We felt like people…wouldn't help…the same thing would
happen. Like the patients get intubated and they would
eventually pass. And so, they said we could have put an
ethics consult in for that. But at that time, it's like
so frustrating, you know, that I don't know if we could
… have helped.”
“It's an interesting time… to be a health
care provider because usually you don't think there's
just this level of fear. I think that didn't exist
before… between patient and provider like especially
with our pregnant patients, I think they were like, ‘oh
my God, I’m going to [go into the] clinic.
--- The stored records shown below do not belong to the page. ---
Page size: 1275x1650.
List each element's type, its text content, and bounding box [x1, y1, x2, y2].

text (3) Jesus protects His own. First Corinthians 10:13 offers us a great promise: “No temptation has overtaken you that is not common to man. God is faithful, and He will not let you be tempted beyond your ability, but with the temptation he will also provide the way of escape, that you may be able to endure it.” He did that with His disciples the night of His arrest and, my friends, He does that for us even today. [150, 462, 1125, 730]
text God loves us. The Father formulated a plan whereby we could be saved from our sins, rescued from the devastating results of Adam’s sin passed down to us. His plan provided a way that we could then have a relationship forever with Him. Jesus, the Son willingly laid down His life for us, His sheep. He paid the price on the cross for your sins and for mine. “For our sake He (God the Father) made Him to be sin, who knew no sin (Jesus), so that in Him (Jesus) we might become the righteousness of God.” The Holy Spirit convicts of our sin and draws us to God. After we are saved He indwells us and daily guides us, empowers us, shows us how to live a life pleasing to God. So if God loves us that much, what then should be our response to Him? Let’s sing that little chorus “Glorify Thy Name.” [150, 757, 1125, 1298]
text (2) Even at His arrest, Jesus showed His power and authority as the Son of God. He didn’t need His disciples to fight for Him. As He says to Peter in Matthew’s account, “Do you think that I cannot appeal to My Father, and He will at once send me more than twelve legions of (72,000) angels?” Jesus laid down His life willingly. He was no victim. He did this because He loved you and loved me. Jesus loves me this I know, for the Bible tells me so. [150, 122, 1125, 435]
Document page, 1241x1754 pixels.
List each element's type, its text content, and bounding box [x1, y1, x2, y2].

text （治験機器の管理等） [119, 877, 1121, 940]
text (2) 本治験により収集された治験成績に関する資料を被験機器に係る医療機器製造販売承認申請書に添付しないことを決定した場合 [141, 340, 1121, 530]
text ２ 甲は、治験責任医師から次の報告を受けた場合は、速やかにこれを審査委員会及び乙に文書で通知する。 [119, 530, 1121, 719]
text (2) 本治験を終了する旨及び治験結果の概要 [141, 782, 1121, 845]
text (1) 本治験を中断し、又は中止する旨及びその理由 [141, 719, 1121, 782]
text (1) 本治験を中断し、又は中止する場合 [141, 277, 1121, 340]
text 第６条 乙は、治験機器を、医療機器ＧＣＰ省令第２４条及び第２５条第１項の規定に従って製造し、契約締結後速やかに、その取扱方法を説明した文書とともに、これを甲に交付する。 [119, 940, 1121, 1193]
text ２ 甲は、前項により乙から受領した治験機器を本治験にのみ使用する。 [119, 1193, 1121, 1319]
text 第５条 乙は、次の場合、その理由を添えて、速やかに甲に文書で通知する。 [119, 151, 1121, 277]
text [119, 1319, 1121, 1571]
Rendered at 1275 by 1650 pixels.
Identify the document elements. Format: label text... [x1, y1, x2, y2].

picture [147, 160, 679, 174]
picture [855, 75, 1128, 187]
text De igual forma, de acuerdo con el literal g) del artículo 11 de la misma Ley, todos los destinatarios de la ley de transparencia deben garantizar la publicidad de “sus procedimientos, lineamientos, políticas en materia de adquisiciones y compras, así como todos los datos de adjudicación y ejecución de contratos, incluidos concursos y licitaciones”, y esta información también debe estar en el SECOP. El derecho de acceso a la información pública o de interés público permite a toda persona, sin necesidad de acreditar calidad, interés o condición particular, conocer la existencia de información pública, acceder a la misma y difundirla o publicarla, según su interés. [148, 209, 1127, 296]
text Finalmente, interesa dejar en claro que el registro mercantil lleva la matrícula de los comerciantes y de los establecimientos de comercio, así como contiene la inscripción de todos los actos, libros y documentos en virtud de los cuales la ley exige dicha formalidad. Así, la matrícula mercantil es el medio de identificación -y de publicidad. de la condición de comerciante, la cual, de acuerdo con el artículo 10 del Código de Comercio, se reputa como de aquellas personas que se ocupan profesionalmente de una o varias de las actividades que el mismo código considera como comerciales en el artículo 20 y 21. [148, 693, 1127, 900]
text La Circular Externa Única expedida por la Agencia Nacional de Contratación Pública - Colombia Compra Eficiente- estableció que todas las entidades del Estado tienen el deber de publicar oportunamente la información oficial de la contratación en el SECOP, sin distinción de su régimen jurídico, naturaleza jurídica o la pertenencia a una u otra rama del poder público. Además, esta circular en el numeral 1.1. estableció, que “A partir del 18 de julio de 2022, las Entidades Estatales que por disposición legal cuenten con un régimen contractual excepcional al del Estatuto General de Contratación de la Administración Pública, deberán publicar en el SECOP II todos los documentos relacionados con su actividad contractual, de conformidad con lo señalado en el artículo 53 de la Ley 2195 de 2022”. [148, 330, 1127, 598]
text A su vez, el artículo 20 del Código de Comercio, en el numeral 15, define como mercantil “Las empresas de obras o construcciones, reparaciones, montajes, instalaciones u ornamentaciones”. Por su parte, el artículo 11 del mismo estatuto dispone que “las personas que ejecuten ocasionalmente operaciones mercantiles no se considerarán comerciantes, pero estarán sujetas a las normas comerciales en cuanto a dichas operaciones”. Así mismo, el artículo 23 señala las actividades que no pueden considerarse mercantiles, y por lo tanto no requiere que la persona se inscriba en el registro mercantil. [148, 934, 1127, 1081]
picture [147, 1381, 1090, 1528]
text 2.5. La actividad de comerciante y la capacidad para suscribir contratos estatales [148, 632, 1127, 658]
And if I
don't have COVID, I’m going to get it from [the
healthcare team].’ And we…felt the same way, like our
patients were going to give us COVID. All of a sudden,
this person who's coming in for her care could
potentially give you an illness that might do nothing to
you or it might kill you…it injected this uncertainty
into patient provider relationship.”
“The hardest part…for me, was the separation
of the families [from] the patient and the suffering
that [it] caused… My
patients… many of them were elderly
and… their spouses would be sobbing on
the phone saying, ‘is there any way you can get me into
that room?… I’ve been at his side for
65 years…. Now at this important time,
I can't be with him.’ And it broke my heart. It was very
hard. So that, for me, was the hardest thing.”